それでも、月夜は頑なに起きていようと目をこすりながら睡魔に耐えていた。そこで、総司はこういう場合の取って置きの手段に出ることにした。


「ったく、強情な娘だなぁ」

「え…、あの…?」


呆れたように呟くと、総司は立ち上がって着ていたコートを脱いだ。そして彼女の肩にかけてやると再びいすに座りなおした。

かと、思うと――


「きゃっ」


月夜の肩をつかんで引き倒した。何がおきたのかと、月夜が目を白黒させているとその目を急にふさがれた。

目の前は完全に真っ暗闇。それと彼女の目を覆っているものが発する温もりが、彼女の睡魔への抵抗力を奪っていく。

ぼんやりとしていく頭で、月夜は目をふさいでいるのが総司の手であること、今彼女の頭の下にあるのが総司の太ももであることに気づいた。

そして今の体勢に思い当たった。


(膝枕…)


男女の役割が逆であることはこの際気にしない。総司は彼女に膝枕をして、眠りやすいように目を手で覆っているのだ。

睡魔でぼうっとしていた月夜の頭が、別の意味で熱を帯びてきた。恥ずかしさで思わず、悲鳴じみた声が出てしまう。


「あ、あの…」

「寝ていろ」


「この体勢は恥ずかしいです」と続けようとした月夜を一言で総司は黙らせる。先手必勝かつ一刀両断といったところだろうか。

なんともいえずに、月夜はしゅんとして静かになる。


「俺が襲わないかとか考えているんだったら、心配するな。襲うんだったら、会ったときに襲ってる。第一、そんなことをすれば俺は母さんに死んだほうがマシなくらいに痛めつけられる」


寝やすいように緊張をほぐすための軽い口調。それからまた穏やかな声色に変わる。


「だから、心配しないで寝てろ。
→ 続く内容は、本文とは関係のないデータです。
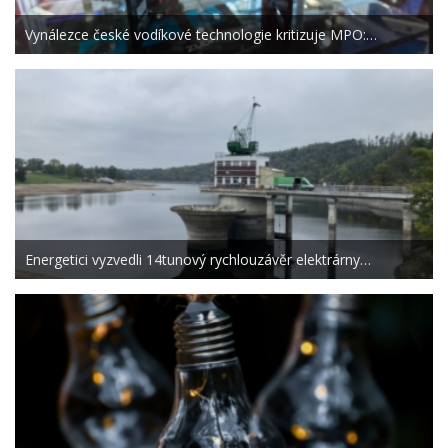
Vynálezce české vodíkové technologie kritizuje MPO:…
Energetici vyzvedli 14tunový rychlouzávěr elektrárny…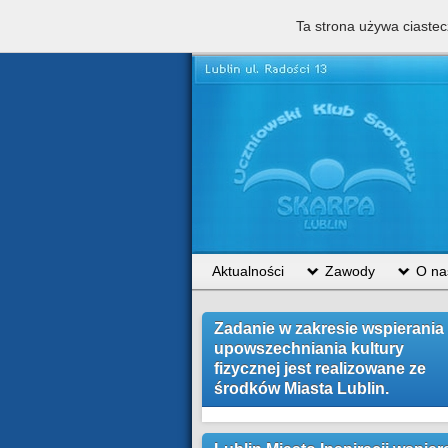
Ta strona używa ciastec
UKS Skarpa Lublin prowad
Aktualności
Zawody
O na
Zadanie w zakresie wspierania 
upowszechniania kultury
fizycznej jest realizowane ze
środków Miasta Lublin.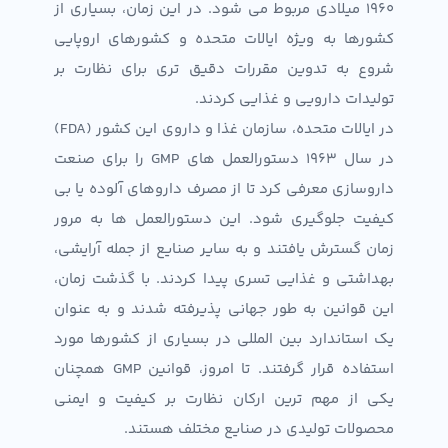
1960 میلادی مربوط می شود. در این زمان، بسیاری از
کشورها به ویژه ایالات متحده و کشورهای اروپایی
شروع به تدوین مقررات دقیق تری برای نظارت بر
تولیدات دارویی و غذایی کردند.
در ایالات متحده، سازمان غذا و داروی این کشور (FDA)
در سال 1963 دستورالعمل های GMP را برای صنعت
داروسازی معرفی کرد تا از مصرف داروهای آلوده یا بی
کیفیت جلوگیری شود. این دستورالعمل ها به مرور
زمان گسترش یافتند و به سایر صنایع از جمله آرایشی،
بهداشتی و غذایی تسری پیدا کردند. با گذشت زمان،
این قوانین به طور جهانی پذیرفته شدند و به عنوان
یک استاندارد بین المللی در بسیاری از کشورها مورد
استفاده قرار گرفتند. تا امروز، قوانین GMP همچنان
یکی از مهم ترین ارکان نظارت بر کیفیت و ایمنی
محصولات تولیدی در صنایع مختلف هستند.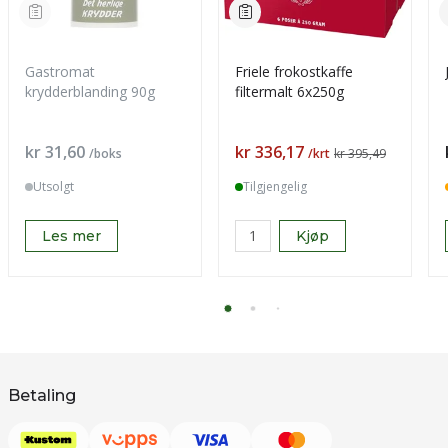
Gastromat
Friele frokostkaffe
krydderblanding 90g
filtermalt 6x250g
Pris
Pris
kr 31,60
kr 336,17
/boks
/krt
kr 395,49
Utsolgt
Tilgjengelig
Les mer
Kjøp
Betaling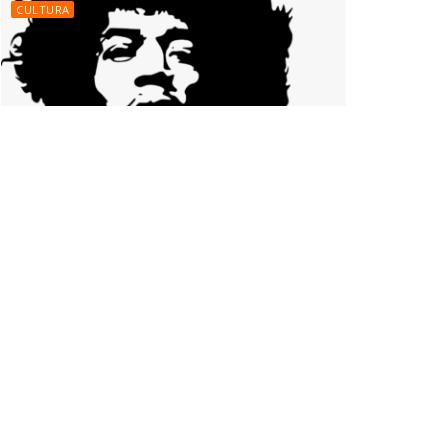
CULTURA
Conoce los 5 mejores guitarristas de
todos los tiempos.
CULTURA
Consejos para tener un matrimonio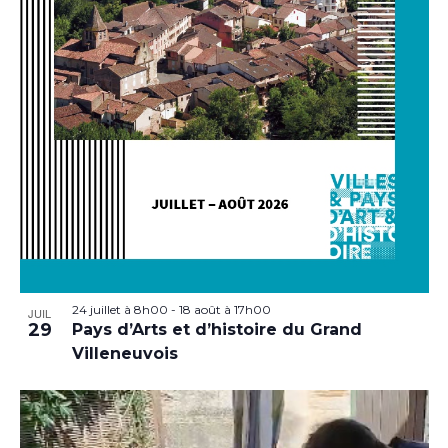
24 juillet à 8h00
-
18 août à 17h00
JUIL
29
Pays d’Arts et d’histoire du Grand
Villeneuvois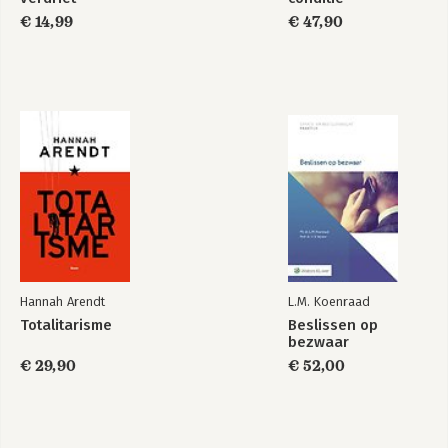
€ 14,99
€ 47,90
Hannah Arendt
L.M. Koenraad
Totalitarisme
Beslissen op
bezwaar
€ 29,90
€ 52,00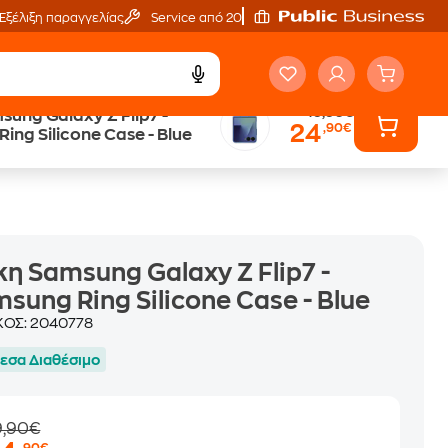
Εξέλιξη παραγγελίας
Service από 20'
49,90€
ung Galaxy Z Flip7 -
24
,90€
Trade & Save
ing Silicone Case - Blue
επιστροφή κινητού
η Samsung Galaxy Z Flip7 -
sung Ring Silicone Case - Blue
ΚΟΣ:
2040778
εσα Διαθέσιμο
9,90€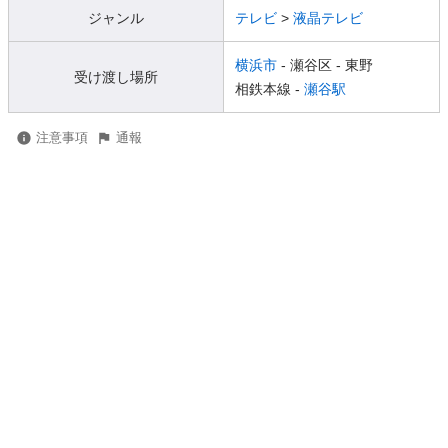
ジャンル
テレビ
>
液晶テレビ
横浜市
- 瀬谷区
- 東野
受け渡し場所
相鉄本線 -
瀬谷駅
注意事項
通報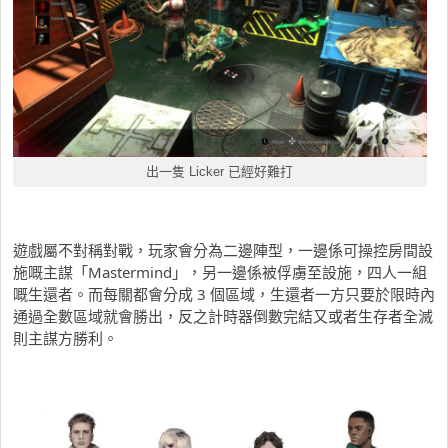
出一隻 Licker 已經好難打
遊戲屬不對稱對戰，玩家會分為二邊陣型，一邊係可操控房間設
施嘅主謀「Mastermind」，另一邊係被俘虜至設施，四人一組
嘅生還者。而每關都會分成 3 個區域，生還者一方只要於限時內
通過全數區域就會勝出，反之計時器倒數完結又或者生存者全滅
則主謀方勝利。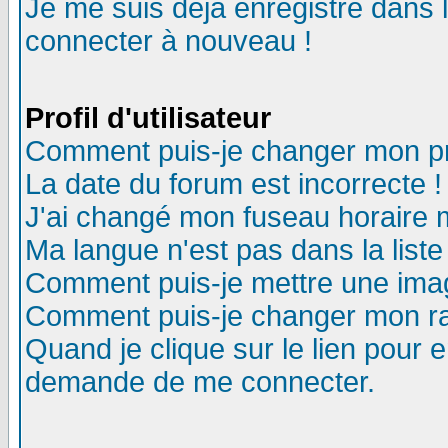
Je me suis déjà enregistré dans 
connecter à nouveau !
Profil d'utilisateur
Comment puis-je changer mon pro
La date du forum est incorrecte !
J'ai changé mon fuseau horaire m
Ma langue n'est pas dans la liste
Comment puis-je mettre une ima
Comment puis-je changer mon r
Quand je clique sur le lien pour
demande de me connecter.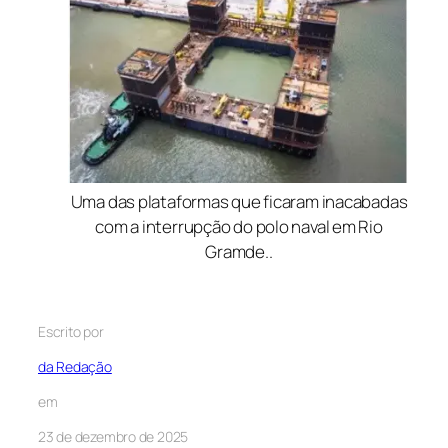
Uma das plataformas que ficaram inacabadas
com a interrupção do polo naval em Rio
Gramde..
Escrito por
da Redação
em
23 de dezembro de 2025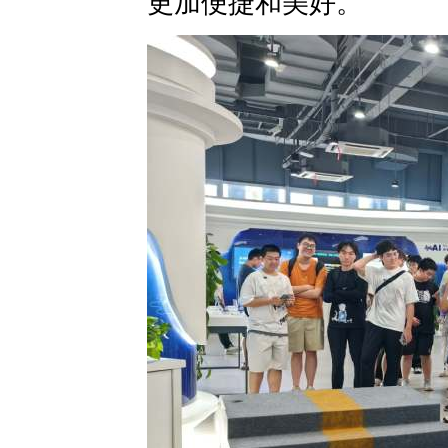
更加便捷和美好。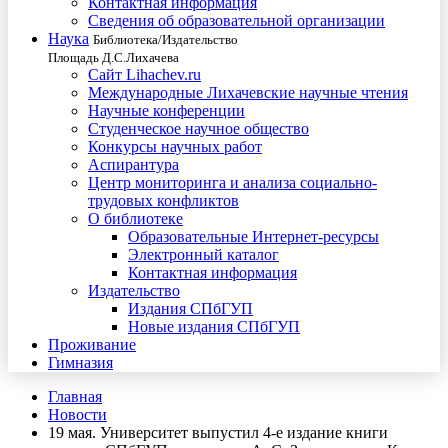
Контактная информация
Сведения об образовательной организации
Наука
Библиотека/Издательство
Площадь Д.С.Лихачева
Сайт Lihachev.ru
Международные Лихачевские научные чтения
Научные конференции
Студенческое научное общество
Конкурсы научных работ
Аспирантура
Центр мониторинга и анализа социально-
трудовых конфликтов
О библиотеке
Образовательные Интернет-ресурсы
Электронный каталог
Контактная информация
Издательство
Издания СПбГУП
Новые издания СПбГУП
Проживание
Гимназия
Главная
Новости
19 мая. Университет выпустил 4-е издание книги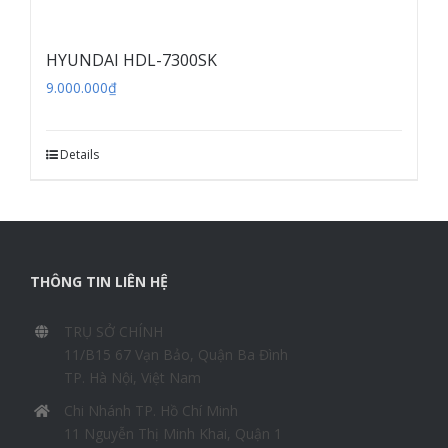
HYUNDAI HDL-7300SK
9.000.000
₫
Details
THÔNG TIN LIÊN HỆ
TRỤ SỞ CHÍNH
11/B15 67 Vạn Bảo, Quận Ba Đình
TP. Hà Nội, Việt Nam
Chi Nhánh TP. Hồ Chí Minh
11 Nguyễn Thị Minh Khai, Quận 1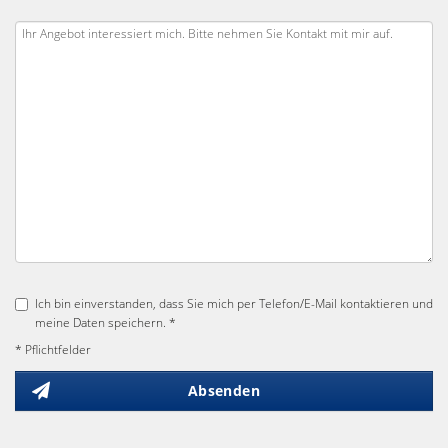
Ich bin einverstanden, dass Sie mich per Telefon/E-Mail kontaktieren und
meine Daten speichern. *
* Pflichtfelder
Absenden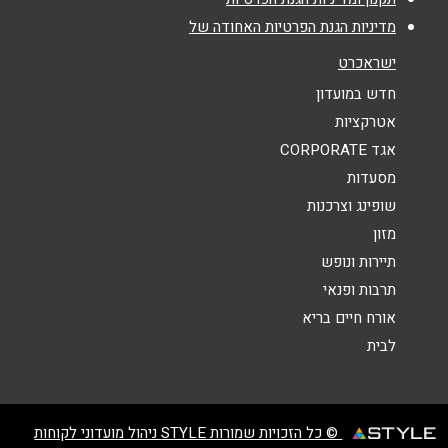
מדיניות הגנת הפרטיות האחודה של
ישראכרט
נושא
*
חדש במועדון
אנא חזרו אלי בקשר ל...
אטרקציות
הודעה
*
אגד CORPORATE
מסעדות
שופינג וצרכנות
מזון
תיירות ונופש
תרבות ופנאי
שליחה
אורח חיים בריא
לבית
© כל הזכויות שמורות STYLE ניהול מועדוני לקוחות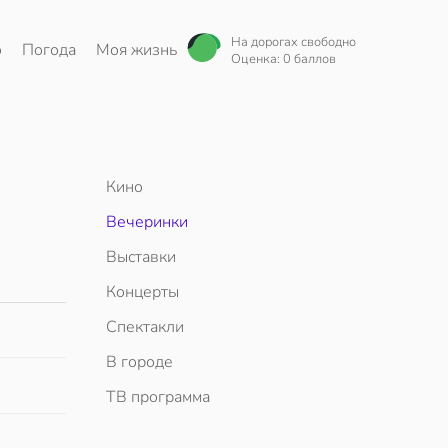
На дорогах свободно
о
Погода
Моя жизнь
Оценка: 0 баллов
Кино
Вечеринки
Выставки
Концерты
Спектакли
В городе
ТВ программа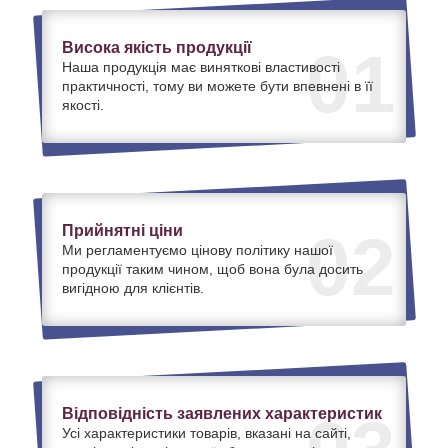
Висока якість продукції
01
Наша продукція має виняткові властивості
практичності, тому ви можете бути впевнені в її
якості.
Прийнятні ціни
02
Ми регламентуємо цінову політику нашої
продукції таким чином, щоб вона була досить
вигідною для клієнтів.
Відповідність заявлених характеристик
Усі характеристики товарів, вказані на сайті,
医者が着たらちゃんと起こしてやるから。今は、ゆっくり休んでろ」

「……はい」


まだ納得しきっていないのか、返事をした声にはどこか拗ねたような響きがある。しかしどこか幼さの残る反応が、むしろ微笑ましくもあった。

目を覆っているので表情が見られないことをいいことに、総司は小さく笑みを浮かべる。


「本当に…起こしてくださいよ…。香苗が…起き…たら、ちゃんと……起こして……」

「おいおい、医者が呼びにきたらじゃないのかよ」


もう眠気が限界で途切れ途切れになる月夜のお願いに総司は苦笑した。苦笑を浮かべながら、どこか暖かい気持ちになっていた。

彼女は無意識だったのだろうけど、医者のことを彼に一任したのだ。結局それは総司のことを信頼したことに繋がる。

今日、しかも数時間前に会ったばかりの彼女にここまで信頼を寄せてもらえる。これまで経験のなかったことだ。

それに、こんな風に優しく年頃の女の子と接していることも。

そのことが、総司の胸にどことなくむずかゆいような疼きを生まれさせた。


「なんというか…、純真なお嬢様だな」


疼きをごまかすように呟いて、眠り始めた月夜の髪をすく。手のひらに感じる柔らかい髪の感触にまた胸がうずく。

その疼きを感じながら、総司の運命の夜は更けていくのだった。